CALC The angle θ through which a disk drive turns is given by θ(t) = a + bt - ct^3, where a, b, and c are constants, t is in seconds, and θ is in radians. When t = 0, θ = p/4 rad and the angular velocity is 2.00 rad/s. When t = 1.50 s, the angular acceleration is 1.25 rad/s^2. (c) What are θ and the angular velocity when the angular acceleration is 3.50 rad/s^2?

Angular displacement refers to the angle through which an object rotates about a fixed point, measured in radians. In this context, θ(t) represents the angular displacement of the disk drive as a function of time, incorporating constants that affect its motion. Understanding how to interpret and manipulate this function is crucial for determining the position of the disk at any given time.

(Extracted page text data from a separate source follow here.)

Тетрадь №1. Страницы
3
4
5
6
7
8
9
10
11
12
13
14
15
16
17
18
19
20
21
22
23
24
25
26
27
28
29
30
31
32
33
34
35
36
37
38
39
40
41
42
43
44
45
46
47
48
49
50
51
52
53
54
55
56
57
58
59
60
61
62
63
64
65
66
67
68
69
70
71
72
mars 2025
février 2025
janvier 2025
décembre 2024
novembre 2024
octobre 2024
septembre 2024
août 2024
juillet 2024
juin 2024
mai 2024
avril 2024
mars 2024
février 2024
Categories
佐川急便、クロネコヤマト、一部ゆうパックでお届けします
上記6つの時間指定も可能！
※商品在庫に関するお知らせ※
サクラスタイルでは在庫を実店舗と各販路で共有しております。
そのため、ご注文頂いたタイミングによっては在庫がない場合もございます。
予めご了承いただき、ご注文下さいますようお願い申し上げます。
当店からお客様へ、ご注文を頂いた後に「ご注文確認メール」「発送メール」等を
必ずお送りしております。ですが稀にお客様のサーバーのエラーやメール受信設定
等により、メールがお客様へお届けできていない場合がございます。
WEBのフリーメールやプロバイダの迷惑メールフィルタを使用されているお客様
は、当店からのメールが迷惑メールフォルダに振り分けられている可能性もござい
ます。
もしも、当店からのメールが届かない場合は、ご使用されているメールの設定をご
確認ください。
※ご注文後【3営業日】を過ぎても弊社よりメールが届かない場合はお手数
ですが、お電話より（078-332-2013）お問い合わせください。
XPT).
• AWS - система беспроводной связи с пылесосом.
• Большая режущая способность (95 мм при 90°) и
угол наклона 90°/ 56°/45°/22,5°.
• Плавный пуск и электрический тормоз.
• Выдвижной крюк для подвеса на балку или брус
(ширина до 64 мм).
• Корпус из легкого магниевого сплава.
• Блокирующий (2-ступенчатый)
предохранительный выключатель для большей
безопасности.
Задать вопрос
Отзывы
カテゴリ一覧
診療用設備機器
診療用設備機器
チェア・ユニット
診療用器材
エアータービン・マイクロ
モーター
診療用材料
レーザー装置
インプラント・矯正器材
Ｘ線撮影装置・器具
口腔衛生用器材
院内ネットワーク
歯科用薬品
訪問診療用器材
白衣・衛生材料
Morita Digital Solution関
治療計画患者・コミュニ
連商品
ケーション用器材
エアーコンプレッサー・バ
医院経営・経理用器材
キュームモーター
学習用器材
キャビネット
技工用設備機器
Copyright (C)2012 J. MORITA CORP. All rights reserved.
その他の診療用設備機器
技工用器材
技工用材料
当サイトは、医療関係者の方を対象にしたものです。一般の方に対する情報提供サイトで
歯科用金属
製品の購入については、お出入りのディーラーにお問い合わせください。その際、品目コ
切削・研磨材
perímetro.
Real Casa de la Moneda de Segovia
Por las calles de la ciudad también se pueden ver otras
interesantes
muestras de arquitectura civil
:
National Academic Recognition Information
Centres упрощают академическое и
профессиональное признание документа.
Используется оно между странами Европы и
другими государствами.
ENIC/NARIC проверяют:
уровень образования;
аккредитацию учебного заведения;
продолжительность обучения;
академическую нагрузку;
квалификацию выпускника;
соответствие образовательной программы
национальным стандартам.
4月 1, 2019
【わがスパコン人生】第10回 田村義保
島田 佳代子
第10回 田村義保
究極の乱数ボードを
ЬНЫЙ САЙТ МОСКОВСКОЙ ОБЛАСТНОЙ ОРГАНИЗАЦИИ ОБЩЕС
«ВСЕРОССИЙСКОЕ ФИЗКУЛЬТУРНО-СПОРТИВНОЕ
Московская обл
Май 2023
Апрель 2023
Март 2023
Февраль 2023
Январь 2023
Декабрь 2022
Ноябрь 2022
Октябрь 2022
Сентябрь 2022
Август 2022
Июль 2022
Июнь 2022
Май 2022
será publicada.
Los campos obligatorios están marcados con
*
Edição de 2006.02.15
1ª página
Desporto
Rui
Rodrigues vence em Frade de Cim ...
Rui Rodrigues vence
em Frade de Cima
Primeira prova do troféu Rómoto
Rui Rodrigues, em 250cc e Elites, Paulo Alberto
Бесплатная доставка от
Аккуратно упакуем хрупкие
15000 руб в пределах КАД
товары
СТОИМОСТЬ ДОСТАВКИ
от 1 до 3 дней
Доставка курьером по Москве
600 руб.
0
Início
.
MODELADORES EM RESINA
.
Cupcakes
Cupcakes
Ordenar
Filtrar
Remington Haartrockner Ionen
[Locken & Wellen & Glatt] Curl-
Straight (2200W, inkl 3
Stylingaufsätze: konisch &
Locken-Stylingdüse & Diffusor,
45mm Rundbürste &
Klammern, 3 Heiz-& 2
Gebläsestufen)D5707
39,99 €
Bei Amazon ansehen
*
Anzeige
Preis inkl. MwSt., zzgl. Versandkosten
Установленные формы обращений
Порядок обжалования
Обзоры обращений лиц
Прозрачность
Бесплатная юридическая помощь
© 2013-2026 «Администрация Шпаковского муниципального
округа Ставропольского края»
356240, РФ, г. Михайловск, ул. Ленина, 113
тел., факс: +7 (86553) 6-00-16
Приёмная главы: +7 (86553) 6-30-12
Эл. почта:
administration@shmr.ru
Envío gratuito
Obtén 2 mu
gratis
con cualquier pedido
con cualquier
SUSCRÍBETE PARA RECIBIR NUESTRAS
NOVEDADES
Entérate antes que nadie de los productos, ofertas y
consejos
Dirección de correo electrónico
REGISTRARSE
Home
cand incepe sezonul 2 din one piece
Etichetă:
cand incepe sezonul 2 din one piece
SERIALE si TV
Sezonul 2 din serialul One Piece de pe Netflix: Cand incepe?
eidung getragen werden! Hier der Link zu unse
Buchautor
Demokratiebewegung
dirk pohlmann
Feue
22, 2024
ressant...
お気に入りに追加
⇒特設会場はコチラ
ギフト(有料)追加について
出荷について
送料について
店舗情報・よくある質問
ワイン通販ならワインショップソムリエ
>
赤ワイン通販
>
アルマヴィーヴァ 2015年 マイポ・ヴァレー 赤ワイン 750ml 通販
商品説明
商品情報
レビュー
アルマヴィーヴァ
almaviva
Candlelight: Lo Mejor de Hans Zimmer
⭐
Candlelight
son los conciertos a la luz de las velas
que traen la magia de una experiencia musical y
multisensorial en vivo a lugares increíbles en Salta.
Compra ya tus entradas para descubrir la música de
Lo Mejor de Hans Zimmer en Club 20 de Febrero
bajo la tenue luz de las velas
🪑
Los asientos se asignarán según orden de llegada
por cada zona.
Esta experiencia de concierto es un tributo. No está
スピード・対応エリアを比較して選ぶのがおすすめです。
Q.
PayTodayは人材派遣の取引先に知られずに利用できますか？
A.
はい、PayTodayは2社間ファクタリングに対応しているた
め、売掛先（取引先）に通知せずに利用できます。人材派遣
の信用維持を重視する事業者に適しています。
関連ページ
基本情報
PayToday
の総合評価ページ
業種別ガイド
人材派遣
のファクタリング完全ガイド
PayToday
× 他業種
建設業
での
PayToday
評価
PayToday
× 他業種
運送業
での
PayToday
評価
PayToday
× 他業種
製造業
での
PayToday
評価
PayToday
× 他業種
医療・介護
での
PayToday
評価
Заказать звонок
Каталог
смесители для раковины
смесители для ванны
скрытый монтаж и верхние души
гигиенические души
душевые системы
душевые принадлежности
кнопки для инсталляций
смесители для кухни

Angular velocity is the rate of change of angular displacement with respect to time, typically expressed in radians per second (rad/s). It can be derived from the angular displacement function by taking its first derivative with respect to time. In this problem, knowing how to calculate angular velocity at specific times is essential for understanding the motion of the disk drive.

Angular acceleration is the rate of change of angular velocity with respect to time, measured in radians per second squared (rad/s²). It can be found by taking the second derivative of the angular displacement function. In this scenario, recognizing how to relate angular acceleration to the given function and its derivatives is key to solving for the conditions when the angular acceleration reaches 3.50 rad/s².